Case Study – Building a High-Throughput AI-Ready Data Ingestion Backbone (100M Records in <20 Minutes)
From Data Migration to AI Infrastructure — Engineering at Scale.
Industry
Logistics & Supply Chain
Problem Type
Large-scale historical data ingestion for AI enablement
🎯 The Challenge
A large logistics enterprise needed to enable predictive analytics and AI-driven optimization.
However, ~100 million shipment lifecycle records (3 months of live production data) were locked inside a high-traffic relational database.
The constraints were severe:
- Production database serving live operations
- Zero downtime tolerance
- No locking or SLA degradation
- High-speed ingestion requirement
- Hadoop ecosystem target
- Future ML retraining and replay support
The objective was clear:
Load 100M records into the data platform as fast as possible — without disrupting production.
⚠️ Why This Was Non-Trivial
Traditional approaches were insufficient:
- Single-threaded JDBC → Too slow
- Full table export → High locking risk
- Default bulk tools → Limited control over DB impact
- Direct write to Hadoop → Small file explosion
The real problem was not data movement.
It was controlled parallelism at scale.
🏗️ Architectural Approach
Instead of a batch migration script, I designed a distributed, replayable ingestion backbone.
1️⃣ Deterministic Parallel Extraction
- Primary key–based range partitioning
- 100 independent ID ranges
- Controlled concurrent reads (20 extraction threads)
- JDBC fetch size tuned to 10,000
- Batched publishing
Result
- Sustained 80K–100K records/sec extraction
- <12% DB CPU increase
- No blocking locks
Distributed Buffer Layer
Introduced Apache Kafka with:
- 100 partitions
- Replication factor 3
- Controlled producer batching
Kafka acted as:
- Throughput multiplier
- Backpressure control layer
- Decoupling mechanism
- Replay buffer for ML retraining
Peak publish throughput: ~140 MB/sec across brokers
Parallel Processing Layer
100 consumers in a single consumer group:
- Processed ~4K–6K records/sec each
- Batched writes (10MB flush threshold)
- Serialized into compressed Parquet
Aggregate processing rate: ~450K–500K records/sec
Optimized Storage
Data written to Apache Hadoop:
- Partitioned by event date
- 256MB block-aligned files
- Snappy compression
- Hive-ready schema
Outcome:
- ~550 optimized files
- No small-file problem
- Efficient scan performance
📊 Performance Outcomes
| Metric | Result |
|---|---|
| Total Records | 100,000,000 |
| Data Volume | ~120–150 GB |
| End-to-End Load Time | 17–20 minutes |
| Peak Throughput | ~500,000 records/sec |
| Production Impact | <12% DB CPU |
| SLA Violations | 0 |
🚀 Business Impact
- Enabled AI experimentation & feature backfills
- Created reusable ingestion backbone
- Reduced migration risk
- Established replayable architecture
- Foundation for future streaming ingestion
This was not a one-time migration.
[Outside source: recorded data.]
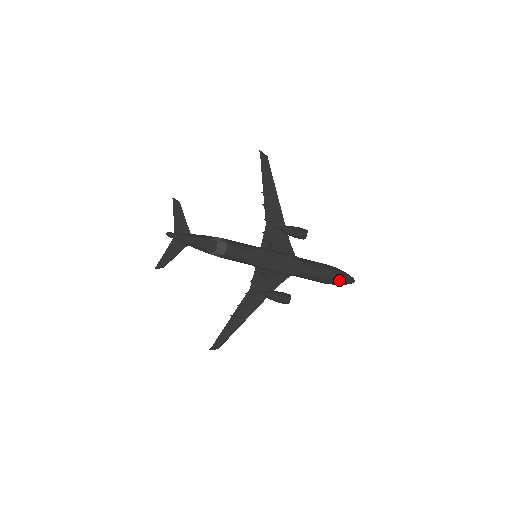
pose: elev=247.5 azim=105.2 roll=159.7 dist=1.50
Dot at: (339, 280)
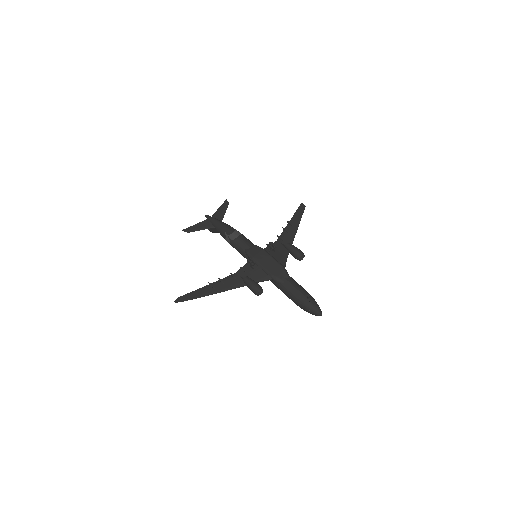
Dot at: (309, 303)
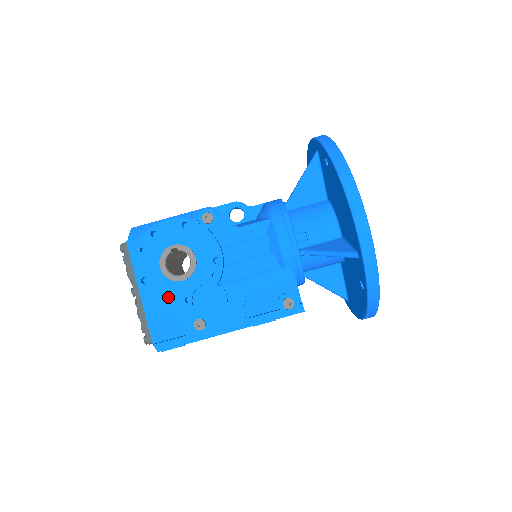
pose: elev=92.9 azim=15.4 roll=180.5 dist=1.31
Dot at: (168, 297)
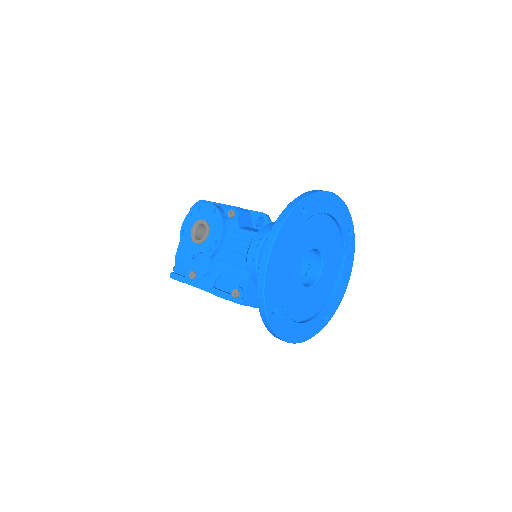
Dot at: (187, 249)
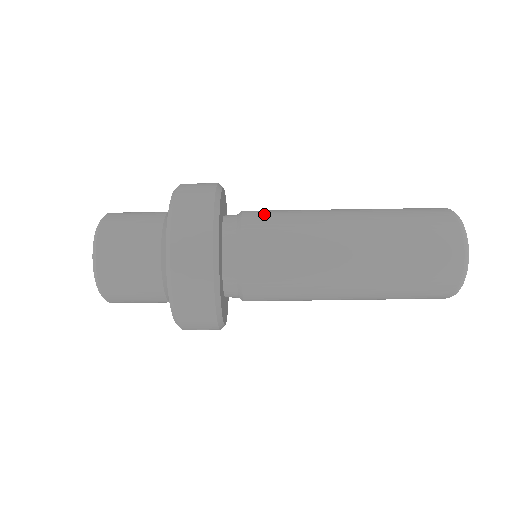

It became the enterprise’s scalable data ingestion pattern.
🧠 Architectural Principles Applied
- Partition-aware parallelism
- Decoupled system design
- Backpressure control
- IO path optimization
- Failure isolation
- Replayability by design
🔭 If Built Today (Cloud-Native Evolution)
The same principles would apply with:
- Object storage instead of HDFS
- Lakehouse formats (Iceberg/Delta)
- Streaming-first ingestion
- Feature store integration
The stack evolves.
The distributed systems thinking remains.